Reputation: 639
I am using tensorflow distribution API for sampling, following is the sample code I am using, but I found the probability is greater than 1, then log probability is smaller than 0. I have tried both CPU and GPU, both produce this weird result. the tensorflow is 1.3.

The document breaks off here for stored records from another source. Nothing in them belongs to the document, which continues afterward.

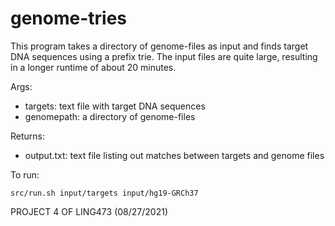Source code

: # genome-tries
This program takes a directory of genome-files as input and finds target DNA sequences using a prefix trie. The input files are quite large, resulting in a longer runtime of about 20 minutes. 

Args: 
* targets: text file with target DNA sequences
* genomepath: a directory of genome-files

Returns: 
* output.txt: text file listing out matches between targets and genome files

To run: 
```
src/run.sh input/targets input/hg19-GRCh37
```

PROJECT 4 OF LING473 (08/27/2021)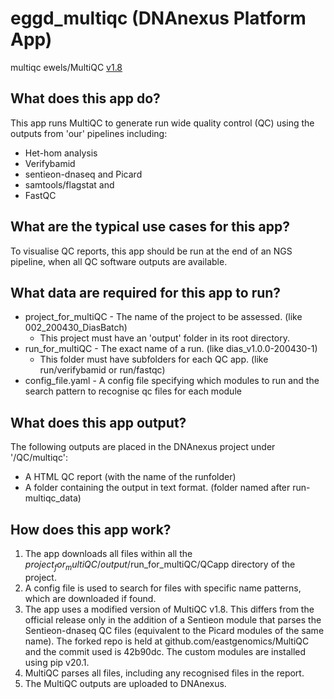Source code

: # eggd_multiqc (DNAnexus Platform App)

multiqc
ewels/MultiQC [v1.8](https://github.com/ewels/MultiQC/)

## What does this app do?
This app runs MultiQC to generate run wide quality control (QC) using the outputs from 'our' pipelines including:
* Het-hom analysis
* Verifybamid
* sentieon-dnaseq and Picard
* samtools/flagstat and
* FastQC 

## What are the typical use cases for this app?
To visualise QC reports, this app should be run at the end of an NGS pipeline, when all QC software outputs are available.

## What data are required for this app to run?
* project_for_multiQC - The name of the project to be assessed. (like 002_200430_DiasBatch)
  * This project must have an 'output' folder in its root directory.
* run_for_multiQC - The exact name of a run. (like dias_v1.0.0-200430-1) 
  * This folder must have subfolders for each QC app. (like run/verifybamid or run/fastqc)
* config_file.yaml - A config file specifying which modules to run and the search pattern to recognise qc files for each module

## What does this app output?
The following outputs are placed in the DNAnexus project under '/QC/multiqc':
* A HTML QC report (with the name of the runfolder)
* A folder containing the output in text format. (folder named after run-multiqc_data)

## How does this app work?
1. The app downloads all files within all the $project_for_multiQC/output/$run_for_multiQC/QCapp directory of the project. 
2. A config file is used to search for files with specific name patterns, which are downloaded if found.
3. The app uses a modified version of MultiQC v1.8. This differs from the official release only in the addition of a Sentieon module that parses the Sentieon-dnaseq QC files (equivalent to the Picard modules of the same name). The forked repo is held at github.com/eastgenomics/MultiQC and the commit used is 42b90dc. The custom modules are installed using pip v20.1.
4. MultiQC parses all files, including any recognised files in the report.
5. The MultiQC outputs are uploaded to DNAnexus.
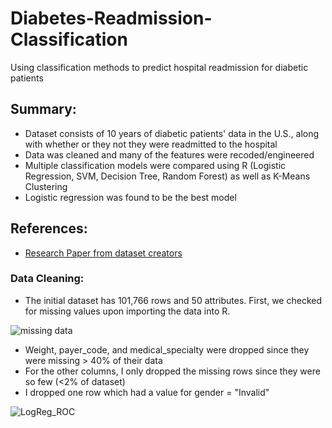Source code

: # Diabetes-Readmission-Classification
Using classification methods to predict hospital readmission for diabetic patients

## Summary:
* Dataset consists of 10 years of diabetic patients' data in the U.S., along with whether or they not they were readmitted to the hospital
* Data was cleaned and many of the features were recoded/engineered
* Multiple classification models were compared using R (Logistic Regression, SVM, Decision Tree, Random Forest) as well as K-Means Clustering
* Logistic regression was found to be the best model

## References:
* [Research Paper from dataset creators](https://www.hindawi.com/journals/bmri/2014/781670/)

### Data Cleaning:
- The initial dataset has 101,766 rows and 50 attributes. First, we checked for missing values upon importing the data into R. 

![missing data](https://user-images.githubusercontent.com/76078425/102843070-6d417200-43d6-11eb-8235-166bee42d47c.jpg) 

- Weight, payer_code, and medical_specialty were dropped since they were missing > 40% of their data 
- For the other columns, I only dropped the missing rows since they were so few (<2% of dataset)
- I dropped one row which had a value for gender = "Invalid"





![LogReg_ROC](https://user-images.githubusercontent.com/76078425/102842982-41be8780-43d6-11eb-8871-f7eec3157d55.jpg)
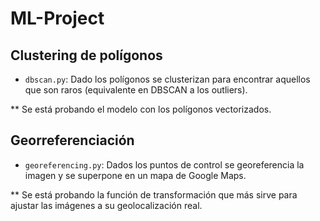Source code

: # ML-Project

## Clustering de polígonos

- `dbscan.py`: Dado los polígonos se clusterizan para encontrar aquellos que son raros (equivalente en DBSCAN a los outliers).

** Se está probando el modelo con los polígonos vectorizados. 

## Georreferenciación

- `georeferencing.py`: Dados los puntos de control se georeferencia la imagen y se superpone en un mapa de Google Maps.

** Se está probando la función de transformación que más sirve para ajustar las imágenes a su geolocalización real.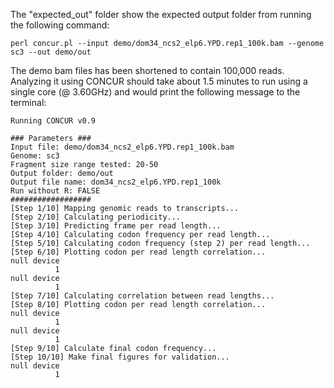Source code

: The "expected_out" folder show the expected output folder from running the following command:

```
perl concur.pl --input demo/dom34_ncs2_elp6.YPD.rep1_100k.bam --genome sc3 --out demo/out
```

The demo bam files has been shortened to contain 100,000 reads. Analyzing it using CONCUR 
should take about 1.5 minutes to run using a single core (@ 3.60GHz) and would print the 
following message to the terminal:

```
Running CONCUR v0.9

### Parameters ###
Input file: demo/dom34_ncs2_elp6.YPD.rep1_100k.bam
Genome: sc3
Fragment size range tested: 20-50
Output folder: demo/out
Output file name: dom34_ncs2_elp6.YPD.rep1_100k
Run without R: FALSE
##################
[Step 1/10] Mapping genomic reads to transcripts...
[Step 2/10] Calculating periodicity...
[Step 3/10] Predicting frame per read length...
[Step 4/10] Calculating codon frequency per read length...
[Step 5/10] Calculating codon frequency (step 2) per read length...
[Step 6/10] Plotting codon per read length correlation...
null device 
          1 
null device 
          1 
[Step 7/10] Calculating correlation between read lengths...
[Step 8/10] Plotting codon per read length correlation...
null device 
          1 
null device 
          1 
[Step 9/10] Calculate final codon frequency...
[Step 10/10] Make final figures for validation...
null device 
          1 
```
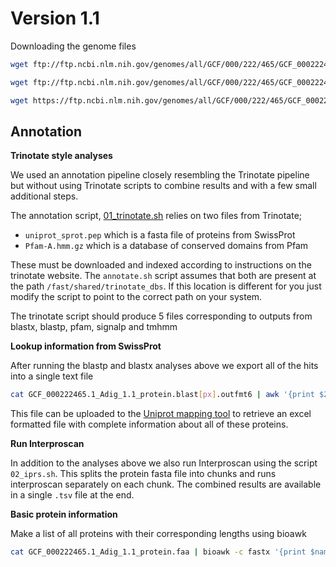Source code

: # Version 1.1

Downloading the genome files

```bash
wget ftp://ftp.ncbi.nlm.nih.gov/genomes/all/GCF/000/222/465/GCF_000222465.1_Adig_1.1/GCF_000222465.1_Adig_1.1_genomic.fna.gz

wget ftp://ftp.ncbi.nlm.nih.gov/genomes/all/GCF/000/222/465/GCF_000222465.1_Adig_1.1/GCF_000222465.1_Adig_1.1_cds_from_genomic.fna.gz

wget https://ftp.ncbi.nlm.nih.gov/genomes/all/GCF/000/222/465/GCF_000222465.1_Adig_1.1/GCF_000222465.1_Adig_1.1_protein.faa.gz
```

## Annotation

**Trinotate style analyses**

We used an annotation pipeline closely resembling the Trinotate pipeline but without using Trinotate scripts to combine results and with a few small additional steps. 

The annotation script, [01_trinotate.sh](annotation/01_trinotate.sh) relies on two files from Trinotate;

- `uniprot_sprot.pep` which is a fasta file of proteins from SwissProt
- `Pfam-A.hmm.gz` which is a database of conserved domains from Pfam

These must be downloaded and indexed according to instructions on the trinotate website.  The `annotate.sh` script assumes that both are present at the path `/fast/shared/trinotate_dbs`.  If this location is different for you just modify the script to point to the correct path on your system.

The trinotate script should produce 5 files corresponding to outputs from blastx, blastp, pfam, signalp and tmhmm



**Lookup information from SwissProt**

After running the blastp and blastx analyses above we export all of the hits into a single text file 

```bash
cat GCF_000222465.1_Adig_1.1_protein.blast[px].outfmt6 | awk '{print $2}' | sort -u > blast_uniprot_ids.txt
```

This file can be uploaded to the [Uniprot mapping tool](https://www.uniprot.org/uploadlists/) to retrieve an excel formatted file with complete information about all of these proteins.

**Run Interproscan**

In addition to the analyses above we also run Interproscan using the script `02_iprs.sh`. This splits the protein fasta file into chunks and runs interproscan separately on each chunk. The combined results are available in a single `.tsv` file at the end.

**Basic protein information**

Make a list of all proteins with their corresponding lengths using bioawk

```bash
cat GCF_000222465.1_Adig_1.1_protein.faa | bioawk -c fastx '{print $name,length($seq)}' > GCF_000222465.1_Adig_1.1_protein.lengths.txt
```

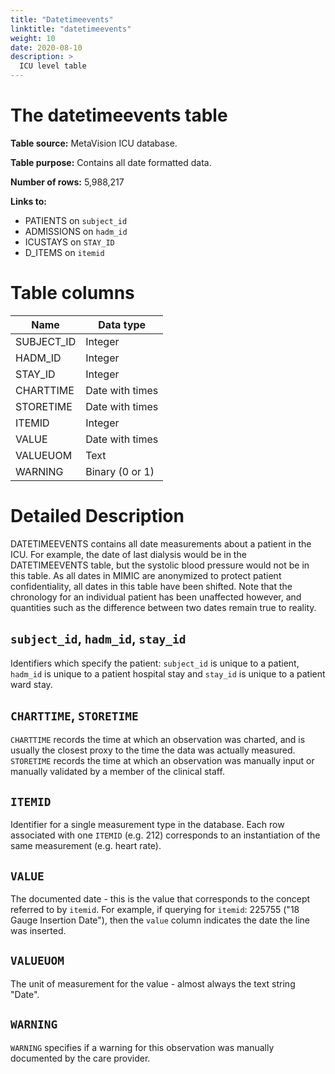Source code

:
 ```yaml
---
title: "Datetimeevents"
linktitle: "datetimeevents"
weight: 10
date: 2020-08-10
description: >
  ICU level table
---
```



# The datetimeevents table

**Table source:** MetaVision ICU database.

**Table purpose:** Contains all date formatted data.

**Number of rows:** 5,988,217

**Links to:**

* PATIENTS on `subject_id`
* ADMISSIONS on `hadm_id`
* ICUSTAYS on `STAY_ID`
* D_ITEMS on `itemid`

<!-- # Important considerations -->

# Table columns


Name | Data type
---- | --------
SUBJECT\_ID | Integer
HADM\_ID | Integer
STAY\_ID | Integer
CHARTTIME | Date with times
STORETIME | Date with times
ITEMID | Integer
VALUE | Date with times
VALUEUOM | Text
WARNING | Binary (0 or 1)
	
# Detailed Description

DATETIMEEVENTS contains all date measurements about a patient in the ICU. For example, the date of last dialysis would be in the DATETIMEEVENTS table, but the systolic blood pressure would not be in this table. As all dates in MIMIC are anonymized to protect patient confidentiality, all dates in this table have been shifted. Note that the chronology for an individual patient has been unaffected however, and quantities such as the difference between two dates remain true to reality.

## `subject_id`, `hadm_id`, `stay_id`

Identifiers which specify the patient: `subject_id` is unique to a patient, `hadm_id` is unique to a patient hospital stay and `stay_id` is unique to a patient ward stay.

<!-- 
## `CGID`

`CGID` is the identifier for the caregiver who validated the given measurement.

-->

## `CHARTTIME`, `STORETIME`

`CHARTTIME` records the time at which an observation was charted, and is usually the closest proxy to the time the data was actually measured. `STORETIME` records the time at which an observation was manually input or manually validated by a member of the clinical staff.

## `ITEMID`

Identifier for a single measurement type in the database. Each row associated with one `ITEMID` (e.g. 212) corresponds to an instantiation of the same measurement (e.g. heart rate).

## `VALUE`

The documented date - this is the value that corresponds to the concept referred to by `itemid`. For example, if querying for `itemid`: 225755 ("18 Gauge Insertion Date"), then the `value` column indicates the date the line was inserted.

## `VALUEUOM`

The unit of measurement for the value - almost always the text string "Date".

## `WARNING`

`WARNING` specifies if a warning for this observation was manually documented by the care provider.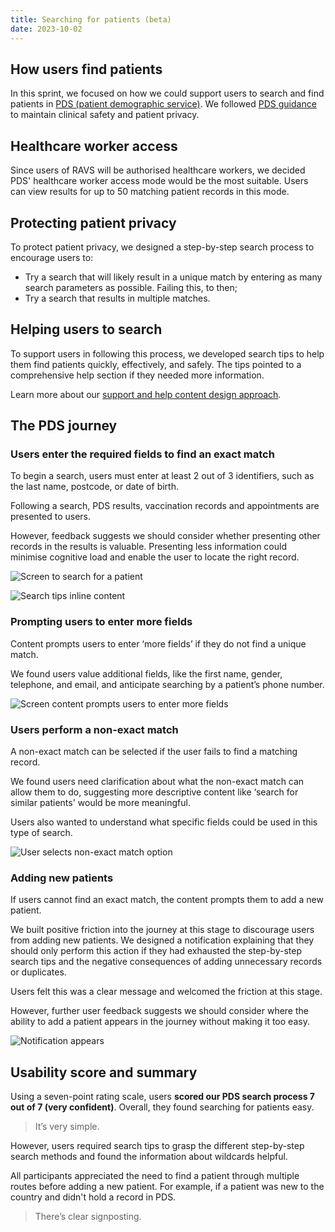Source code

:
 ```yaml
---
title: Searching for patients (beta)
date: 2023-10-02
---
```


## How users find patients

In this sprint, we focused on how we could support users to search and find patients in [PDS (patient demographic service)](https://digital.nhs.uk/services/personal-demographics-service). We followed [PDS guidance](https://digital.nhs.uk/developer/api-catalogue/personal-demographics-service-fhir#get-/Patient) to maintain clinical safety and patient privacy.

## Healthcare worker access

Since users of RAVS will be authorised healthcare workers, we decided PDS' healthcare worker access mode would be the most suitable. Users can view results for up to 50 matching patient records in this mode.

## Protecting patient privacy

To protect patient privacy, we designed a step-by-step search process to encourage users to:

- Try a search that will likely result in a unique match by entering as many search parameters as possible. Failing this, to then;
- Try a search that results in multiple matches.

## Helping users to search

To support users in following this process, we developed search tips to help them find patients quickly, effectively, and safely. The tips pointed to a comprehensive help section if they needed more information.

Learn more about our [support and help content design approach](/record-a-vaccination/2023/10/editing-records-support-and-help-content-beta).

## The PDS journey

### Users enter the required fields to find an exact match

To begin a search, users must enter at least 2 out of 3 identifiers, such as the last name, postcode, or date of birth.

Following a search, PDS results, vaccination records and appointments are presented to users.

However, feedback suggests we should consider whether presenting other records in the results is valuable. Presenting less information could minimise cognitive load and enable the user to locate the right record.

![Screen to search for a patient](8og98j9irt0jji0kgt43hxzedwtb.png)

![Search tips inline content](lmceerk77fh7dvqpkmoumd58ysff.png 'Inline content outlines step-by-step tips for searching for patients')

### Prompting users to enter more fields

Content prompts users to enter ‘more fields’ if they do not find a unique match.

We found users value additional fields, like the first name, gender, telephone, and email, and anticipate searching by a patient’s phone number.

![Screen content prompts users to enter more fields](otnavcz7dpzecdedsssa7hpga8kb.png)

### Users perform a non-exact match

A non-exact match can be selected if the user fails to find a matching record.

We found users need clarification about what the non-exact match can allow them to do, suggesting more descriptive content like ‘search for similar patients' would be more meaningful.

Users also wanted to understand what specific fields could be used in this type of search.

![User selects non-exact match option](pz5mytbswx6busaeduye68tl1tj4.png)

### Adding new patients

If users cannot find an exact match, the content prompts them to add a new patient.

We built positive friction into the journey at this stage to discourage users from adding new patients. We designed a notification explaining that they should only perform this action if they had exhausted the step-by-step search tips and the negative consequences of adding unnecessary records or duplicates.

Users felt this was a clear message and welcomed the friction at this stage.

However, further user feedback suggests we should consider where the ability to add a patient appears in the journey without making it too easy.

![Notification appears](a2zf1lebwlryn6lnc4gj7x31ip4t.png)

## Usability score and summary

Using a seven-point rating scale, users **scored our PDS search process 7 out of 7 (very confident)**. Overall, they found searching for patients easy.

> It’s very simple.

However, users required search tips to grasp the different step-by-step search methods and found the information about wildcards helpful.

All participants appreciated the need to find a patient through multiple routes before adding a new patient. For example, if a patient was new to the country and didn't hold a record in PDS.

> There’s clear signposting.
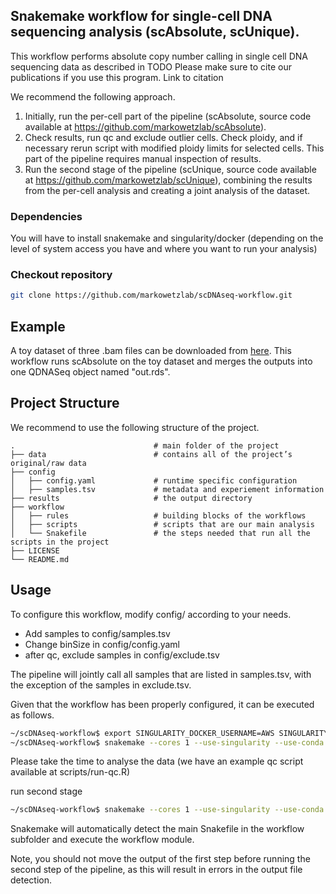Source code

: ## Snakemake workflow for single-cell DNA sequencing analysis (scAbsolute, scUnique).

This workflow performs absolute copy number calling in single cell DNA sequencing data as described in TODO
Please make sure to cite our publications if you use this program.
Link to citation

We recommend the following approach.
1. Initially, run the per-cell part of the pipeline (scAbsolute, source code available at
   https://github.com/markowetzlab/scAbsolute).
2. Check results, run qc and exclude outlier cells. Check ploidy, and if necessary rerun script with modified ploidy limits for selected cells. This part of the pipeline requires manual inspection of results.
3. Run the second stage of the pipeline (scUnique, source code available at https://github.com/markowetzlab/scUnique), combining the results from the per-cell analysis and creating a joint analysis of the dataset.

### Dependencies
You will have to install snakemake and singularity/docker (depending on the level of system access you have and where you want to run your analysis)

### Checkout repository

```bash
git clone https://github.com/markowetzlab/scDNAseq-workflow.git
```

## Example
A toy dataset of three .bam files can be downloaded from [here](https://drive.google.com/drive/folders/1402zegR4H7tWFluc2el9lyUr9H8rMXX6?usp=sharing). This workflow runs scAbsolute on the toy dataset and merges the outputs into one QDNASeq object named "out.rds".

## Project Structure
We recommend to use the following structure of the project.

    .                               # main folder of the project
    ├── data                        # contains all of the project’s original/raw data
    ├── config                    
    │   ├── config.yaml             # runtime specific configuration
    │   ├── samples.tsv             # metadata and experiement information
    ├── results                     # the output directory
    ├── workflow                    
    │   ├── rules                   # building blocks of the workflows
    │   ├── scripts                 # scripts that are our main analysis
    │   └── Snakefile               # the steps needed that run all the scripts in the project
    ├── LICENSE
    └── README.md



## Usage

To configure this workflow, modify config/ according to your needs.
* Add samples to config/samples.tsv
* Change binSize in config/config.yaml
* after qc, exclude samples in config/exclude.tsv

The pipeline will jointly call all samples that are listed in samples.tsv, with the exception of the samples in exclude.tsv.

Given that the workflow has been properly configured, it can be executed as follows.

```bash
~/scDNAseq-workflow$ export SINGULARITY_DOCKER_USERNAME=AWS SINGULARITY_DOCKER_PASSWORD=$(aws ecr get-login-password)
~/scDNAseq-workflow$ snakemake --cores 1 --use-singularity --use-conda results/scale/500/predict/out.rds
```
Please take the time to analyse the data (we have an example qc script available at scripts/run-qc.R)

run second stage
```bash
~/scDNAseq-workflow$ snakemake --cores 1 --use-singularity --use-conda results/scale/500/predict/out.rds
```

Snakemake will automatically detect the main Snakefile in the workflow subfolder and execute the workflow module.

Note, you should not move the output of the first step before running the second step of the pipeline, as this will result in errors in the output file detection.

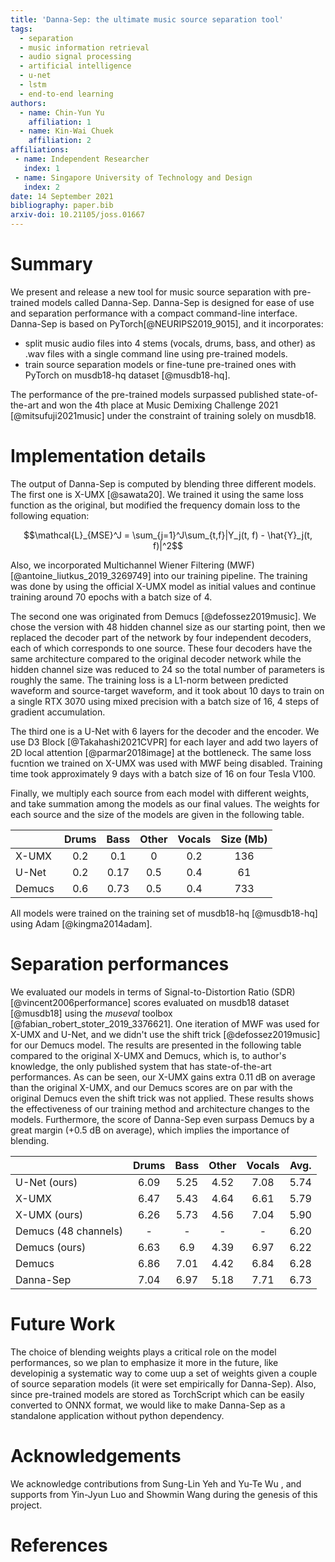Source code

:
 ```yaml
---
title: 'Danna-Sep: the ultimate music source separation tool'
tags:
  - separation
  - music information retrieval
  - audio signal processing
  - artificial intelligence
  - u-net
  - lstm
  - end-to-end learning
authors:
  - name: Chin-Yun Yu
    affiliation: 1
  - name: Kin-Wai Chuek
    affiliation: 2
affiliations:
 - name: Independent Researcher
   index: 1
 - name: Singapore University of Technology and Design
   index: 2
date: 14 September 2021
bibliography: paper.bib
arxiv-doi: 10.21105/joss.01667
---
```


# Summary

We present and release a new tool for music source separation with pre-trained models called
Danna-Sep. Danna-Sep is designed for ease of use and separation performance with a compact command-line interface. Danna-Sep is based on PyTorch[@NEURIPS2019_9015], and it incorporates:

- split music audio files into 4 stems (vocals, drums, bass, and other) as .wav files with a single command line using pre-trained
models. 
- train source separation models or fine-tune pre-trained ones with PyTorch on musdb18-hq dataset [@musdb18-hq].

The performance of the pre-trained models surpassed published state-of-the-art and won the 4th place at Music Demixing Challenge 2021 [@mitsufuji2021music] under the constraint of training solely on musdb18.

# Implementation details

The output of Danna-Sep is computed by blending three different models. The first one is X-UMX [@sawata20]. We trained it using the same loss function as the original, but modified the frequency domain loss to the following equation:

$$\mathcal{L}_{MSE}^J = \sum_{j=1}^J\sum_{t,f}|Y_j(t, f) - \hat{Y}_j(t, f)|^2$$

Also, we incorporated Multichannel Wiener Filtering (MWF)[@antoine_liutkus_2019_3269749] into our training pipeline. The training was done by using the official X-UMX model as initial values and continue training around 70 epochs with a batch size of 4.

The second one was originated from Demucs [@defossez2019music]. We chose the version with 48 hidden channel size as our starting point, then we replaced the decoder part of the network by four independent decoders, each of which corresponds to one source. These four decoders have the same architecture compared to the original decoder network while the hidden channel size was reduced to 24 so the total number of parameters is roughly the same. The training loss is a L1-norm between predicted waveform and source-target waveform, and it took about 10 days to train on a single RTX 3070 using mixed precision with a batch size of 16, 4 steps of gradient accumulation.

The third one is a U-Net with 6 layers for the decoder and the encoder. We use D3 Block [@Takahashi2021CVPR] for each layer and add two layers of 2D local attention [@parmar2018image] at the bottleneck. The same loss fucntion we trained on X-UMX was used with MWF being disabled. Training time took approximately 9 days with a batch size of 16 on four Tesla V100.

Finally, we multiply each source from each model with different weights, and take summation among the models as our final values. The weights for each source and the size of the models are given in the following table.

|         | Drums | Bass | Other | Vocals | Size (Mb) |
|---------|:-----:|:----:|:-----:|:------:|:---------:|
| X-UMX   | 0.2   | 0.1  | 0     | 0.2    | 136
| U-Net   | 0.2   | 0.17 | 0.5   | 0.4    | 61
| Demucs  | 0.6   | 0.73 | 0.5   | 0.4    | 733

All models were trained on the training set of musdb18-hq [@musdb18-hq] using Adam [@kingma2014adam]. 

# Separation performances

We evaluated our models in terms of Signal-to-Distortion Ratio (SDR) [@vincent2006performance] scores evaluated on musdb18 dataset [@musdb18] using the *museval* toolbox [@fabian_robert_stoter_2019_3376621]. One iteration of MWF was used for X-UMX and U-Net, and we didn't use the shift trick [@defossez2019music] for our Demucs model. The results are presented in the following table compared to the original X-UMX and Demucs, which is, to author's knowledge, the only published system that has state-of-the-art performances. As can be seen, our X-UMX gains extra 0.11 dB on average than the original X-UMX, and our Demucs scores are on par with the original Demucs even the shift trick was not applied. These results shows the effectiveness of our training method and architecture changes to the models. Furthermore, the score of Danna-Sep even surpass Demucs by a great margin (+0.5 dB on average), which implies the importance of blending.

|         | Drums | Bass | Other | Vocals | Avg. |
|---------|:-----:|:----:|:-----:|:------:|:----:|
| U-Net (ours) | 6.09 | 5.25 | 4.52 | 7.08 | 5.74
| X-UMX | 6.47 | 5.43 | 4.64 | 6.61 | 5.79
| X-UMX (ours) | 6.26 | 5.73 | 4.56 | 7.04 | 5.90
| Demucs (48 channels) | - | - | - | - | 6.20
| Demucs (ours) | 6.63 | 6.9 | 4.39 | 6.97 | 6.22
| Demucs | 6.86 | 7.01 | 4.42 | 6.84 | 6.28
| Danna-Sep | 7.04 | 6.97 | 5.18 | 7.71 | 6.73

# Future Work

The choice of blending weights plays a critical role on the model performances, so we plan to emphasize it more in the future, like developinig a systematic way to come uup a set of weights given a couple of source separation models (it were set empirically for Danna-Sep). Also, since pre-trained models are stored as TorchScript which can be easily converted to ONNX format, we would like to make Danna-Sep as a standalone application without python dependency.


# Acknowledgements

We acknowledge contributions from Sung-Lin Yeh and Yu-Te Wu , and supports from Yin-Jyun Luo and Showmin Wang during the genesis of this project.

# References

from __future__ import absolute_import
from __future__ import division
from __future__ import print_function
import tensorflow as tf
from sklearn.datasets import load_boston
from sklearn.preprocessing import scale
from matplotlib import pyplot as plt
import numpy as np
learning_rate = 0.01
total_features, total_prices = load_boston(True)
# Keep 300 samples for training
train_features = scale(total_features[:300])
train_prices = total_prices[:300]
x = tf.placeholder(tf.float32, [None, 13])
l1 = tf.layers.dense(inputs=x, units=20, activation=tf.nn.elu)
l2 = tf.layers.dense(inputs=l1, units=20, activation=tf.nn.elu)
mu = tf.squeeze(tf.layers.dense(inputs=l2, units=1))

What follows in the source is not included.